_WORK TO BE COMPLETED:_ Apart from the pictures, return every line of the listing exactly.

_INFORMATION SHOWN:_

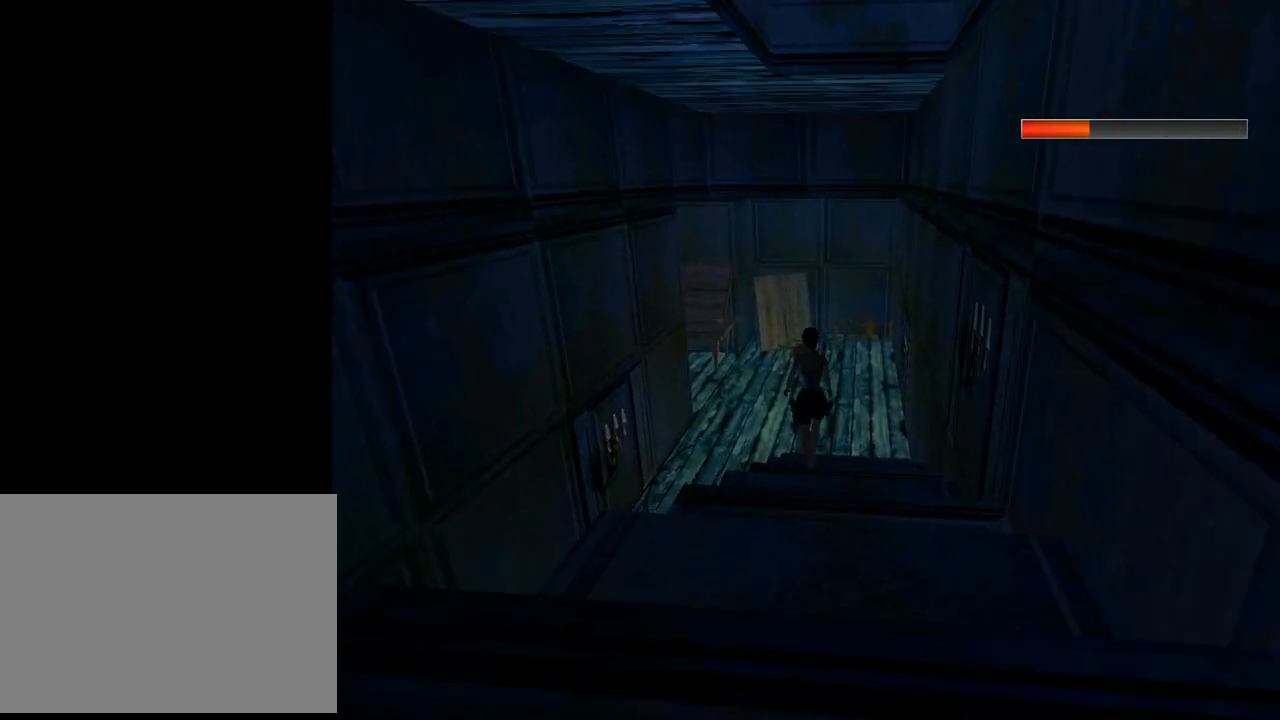
{"buttons": ["DPAD_UP"], "left_stick": "center", "events": [[233, "R2", "up"]]}
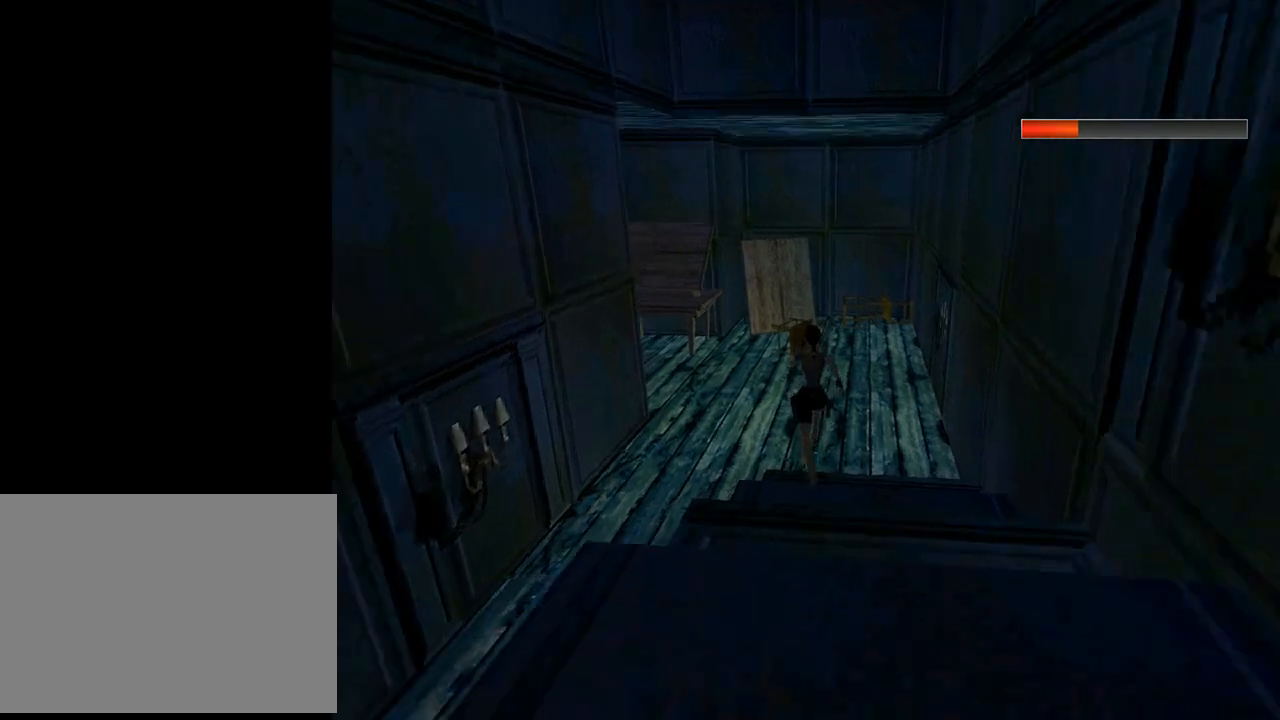
{"buttons": ["DPAD_UP", "DPAD_LEFT"], "left_stick": "center", "events": [[133, "DPAD_LEFT", "down"]]}
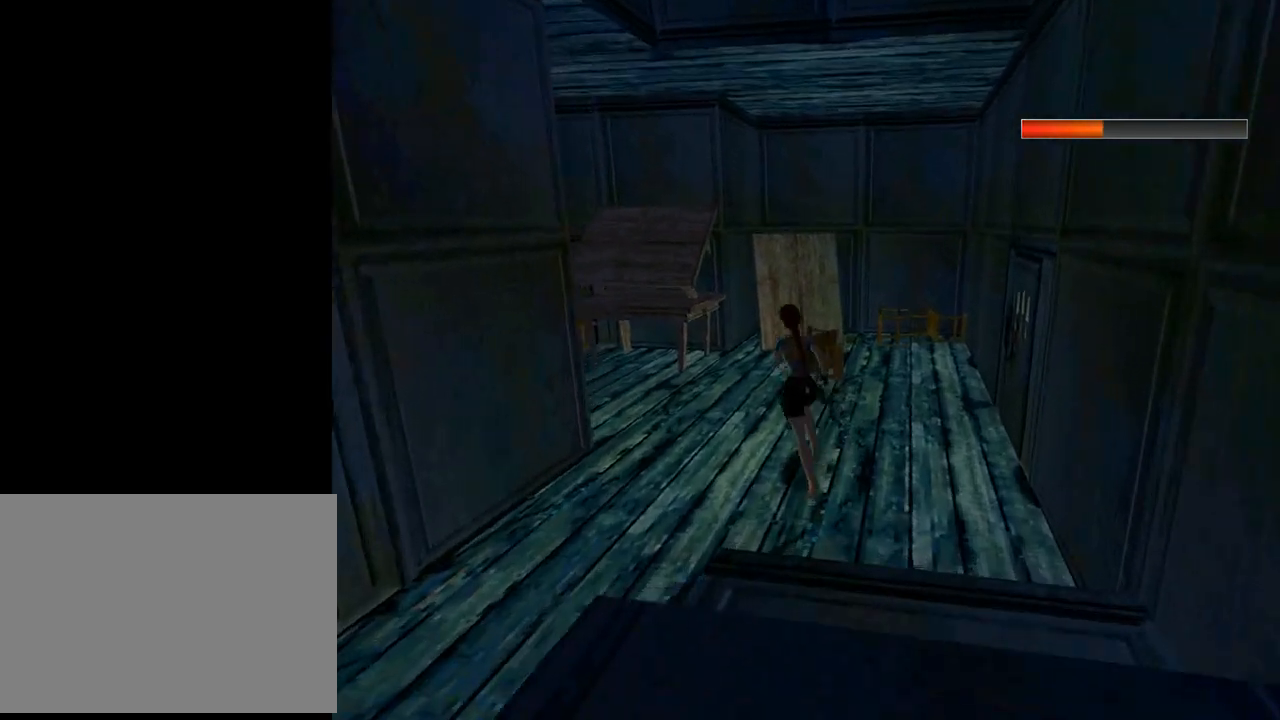
{"buttons": ["L1", "DPAD_UP", "DPAD_LEFT"], "left_stick": "center", "events": [[300, "DPAD_LEFT", "up"], [433, "L1", "down"], [500, "DPAD_LEFT", "down"]]}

_EXERCISE RESPONSE:_
{"buttons": ["DPAD_UP"], "left_stick": "center", "events": [[233, "R2", "up"]]}
{"buttons": ["DPAD_UP", "DPAD_LEFT"], "left_stick": "center", "events": [[133, "DPAD_LEFT", "down"]]}
{"buttons": ["L1", "DPAD_UP", "DPAD_LEFT"], "left_stick": "center", "events": [[300, "DPAD_LEFT", "up"], [433, "L1", "down"], [500, "DPAD_LEFT", "down"]]}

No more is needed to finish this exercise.